▶ **Given information**
○ ○ ○

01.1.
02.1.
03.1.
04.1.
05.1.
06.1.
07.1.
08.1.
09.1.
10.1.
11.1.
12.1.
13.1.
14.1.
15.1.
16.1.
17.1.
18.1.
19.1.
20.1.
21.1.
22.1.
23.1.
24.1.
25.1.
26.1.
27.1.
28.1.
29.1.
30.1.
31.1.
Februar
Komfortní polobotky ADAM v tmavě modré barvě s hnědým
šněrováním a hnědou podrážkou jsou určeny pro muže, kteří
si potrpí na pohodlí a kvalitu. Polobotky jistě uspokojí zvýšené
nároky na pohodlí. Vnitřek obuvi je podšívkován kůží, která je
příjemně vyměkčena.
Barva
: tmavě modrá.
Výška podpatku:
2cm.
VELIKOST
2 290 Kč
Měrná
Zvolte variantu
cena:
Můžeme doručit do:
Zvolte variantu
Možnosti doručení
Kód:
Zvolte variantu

○ ○ ○

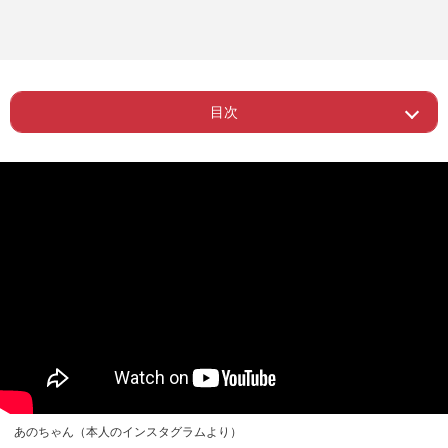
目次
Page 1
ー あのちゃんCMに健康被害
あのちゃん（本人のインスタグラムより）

○ ○ ○

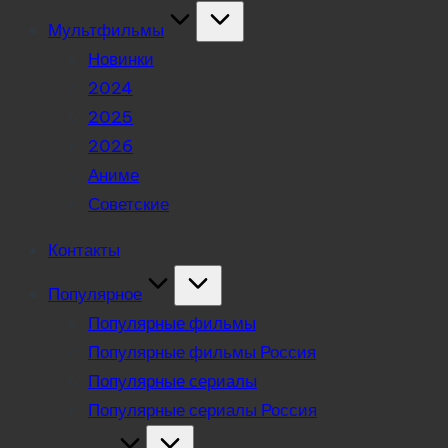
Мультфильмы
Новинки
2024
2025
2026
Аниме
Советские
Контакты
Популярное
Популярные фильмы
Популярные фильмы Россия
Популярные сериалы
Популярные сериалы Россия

○ ○ ○

▶ **Task statement**
Reproduce the lines from the one containing "Мультфильмы" through the one containing "Популярные сериалы Россия", both included, without changing anything.

▶ **Response to the exercise**
Мультфильмы
Новинки
2024
2025
2026
Аниме
Советские
Контакты
Популярное
Популярные фильмы
Популярные фильмы Россия
Популярные сериалы
Популярные сериалы Россия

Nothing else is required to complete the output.